We are all dragging our feet. Tiredness sets in and we lay down in a park. This town is just too touristy and we are just too tired and there's not enough time and so we rest. I think about the day when I won't have to travel on someone else's schedule or skip from place to place without learning squat. I'll be back Como, believe you me.

The bus ride home is even harder than the others. I can't sleep. I can't get comfortable, so I turn to my iPod for some imaginary rose-colored shades. It works, as usual. While at another rest stop in Milan, we all mill around the bus, waiting for Maoro, the driver, to return so we can just get on and get it over with. I ask my friend Billy, "What do you think that is?" I point to the giant, web-blob of colors splattered down the side of the bus. A moment of silence. Billy, a random girl to our right, and I, all say in unison: "Amoeba." Our brains are mush. We have seen too much and too little. The world is too big. But then again, maybe not.

I spend the ride home thinking about worldly things and developing scenes for a feature-length script I've been working on for nearly a year. Of course I loved going to Switzerland and Lake Como--that's exactly why I wish the trip had been longer; better. But alas, I am young and the world is our Happy Meal...soon it will be our oyster.

I found one of my favorite quotes in a book called Blue Highways. The main narrator, the traveler, meets a monk who says to him, "First I learned to travel, now I travel to learn." I am in the first phase and it is difficult, yes, but it is so fulfilling and exciting to know that I still have the rest of my life to work on the second phase. I'm getting mushy again...I'll end here.

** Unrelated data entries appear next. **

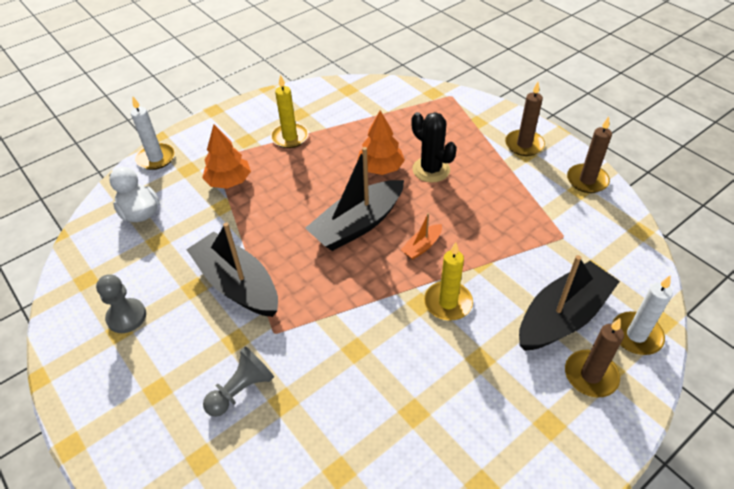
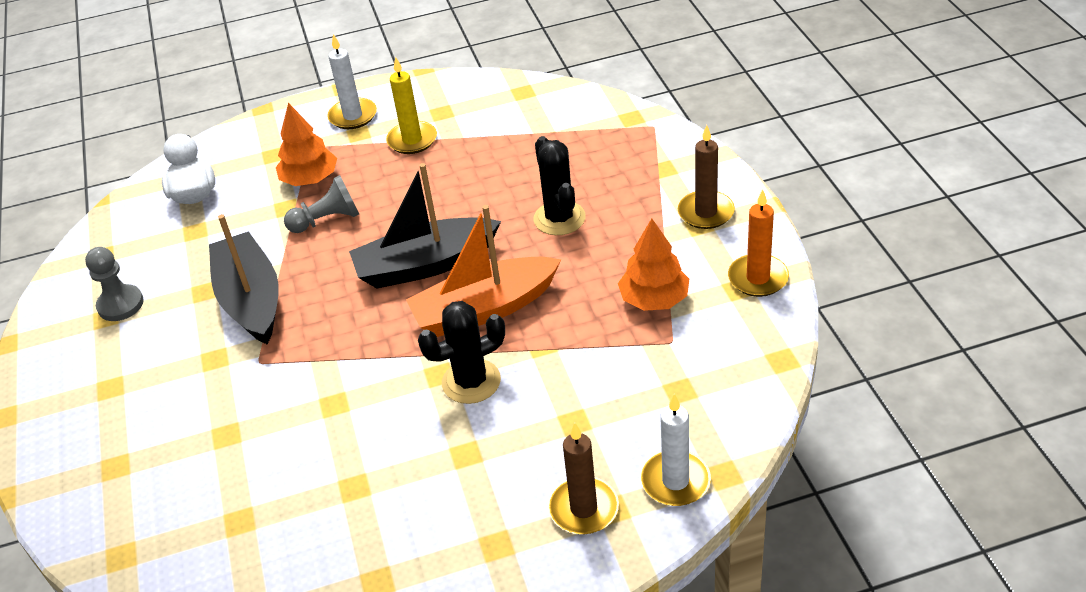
camera: 25 degrees right, 5 degrees down
(156, 158) = (245, 134): white candle -> white candle (353, 116)
(241, 390) = (191, 411): grey pawn -> grey pawn (327, 220)
(380, 168) = (498, 202): orange tree -> orange tree (654, 299)
(422, 246) = (485, 309): orange boat -> orange boat, size x2.21
(448, 303) = (471, 381): yellow candle -> black cactus
(562, 316) = (598, 434): black boat -> none
(587, 180) = (758, 278): brown candle -> orange candle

Considering that I quoted Bono, I have to provide some profound, intellecutal, Emersonian-food-for-thought to protect my ego:

"The world belongs to the energetic."

"None of us will ever accomplish anything excellent or commanding except when he listens to this whisper which is heard by him alone."

"Nothing can bring you peace but yourself." (even Florence, Italy)

"Don't be too timid and squeamish about your actions. All life is an experiment. The more experiments you make the better." (Doesn't it seem like Americans tend to either deny this or just plum forget? They say, 'I know what I'm doing' or ask, 'But what if something goes wrong?')

"I hate quotations. Tell me what you know." Ooh, that's confusing, Emerson.